§ **Assigned task 1**:
In the agriculture climate-funding extract, what share of global climate funding does the agriculture sector receive?
§ **Assigned task 2**:
List everything the agriculture climate-funding extract says environmental shifts impact.
§ **Assigned task 3**:
Summarize the agriculture climate-funding extract in two sentences.

§ **Page extract**:
=== Section Start ===

While agriculture accounts for a third of all greenhouse gas emissions, the sector receives merely 7% of global climate funding, highlighting the need for public and private investors to prioritise this industry.

Flows to agrifood systems increased by 332% between 2019/20 and 2020/21, when total funding reached $95B. While that may seem like a positive improvement, it only builds on a low base, and the growth is concentrated in upper-middle- and high-income economies, according to the report by the ClimateShot Investor Coalition (CLIC).

This sum is well short of the $1.1T the food system needs annually by 2030 to lower its emissions and impact on deforestation and biodiversity loss, and adapt to environmental shifts that impact food security, production, and supply chains. At the current rate, investments in the sector would need to be ramped up 12-fold.

“The challenge is not just to mobilise multiples of investment in agrifood systems, but to channel it effectively to build the system’s ability to withstand climate shocks,” said Dharshan Wignarajah, EU and UK director of the Climate Policy Initiative, which acts as the secretariat for CLIC. “Without an urgent and fundamental shift in capital flows, the future of global food security and supply chains will remain at risk.”

=== Section End ===

§ **Dataset excerpts**:

=== Section Start ===

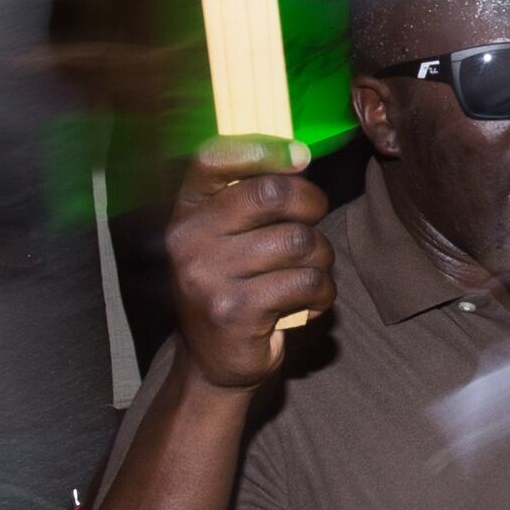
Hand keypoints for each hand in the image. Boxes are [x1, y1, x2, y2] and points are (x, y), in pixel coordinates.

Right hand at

=== Section End ===
=== Section Start ===

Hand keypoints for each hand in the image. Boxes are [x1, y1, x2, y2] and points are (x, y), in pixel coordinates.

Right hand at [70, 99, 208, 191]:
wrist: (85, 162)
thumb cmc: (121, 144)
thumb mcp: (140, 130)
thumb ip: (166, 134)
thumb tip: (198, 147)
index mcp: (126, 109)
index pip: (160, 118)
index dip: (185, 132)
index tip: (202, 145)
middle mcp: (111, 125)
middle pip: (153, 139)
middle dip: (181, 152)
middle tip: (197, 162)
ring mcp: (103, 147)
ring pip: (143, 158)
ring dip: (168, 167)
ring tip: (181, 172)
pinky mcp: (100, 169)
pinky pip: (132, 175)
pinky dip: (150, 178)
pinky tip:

=== Section End ===

§ **Problem solution 1**:
7%

§ **Problem solution 2**:
Food security, production, and supply chains.

§ **Problem solution 3**:
Agriculture accounts for a third of all greenhouse gas emissions but receives only 7% of global climate funding. According to a ClimateShot Investor Coalition report, funding to agrifood systems reached $95B in 2020/21, well short of the $1.1T the food system needs annually by 2030.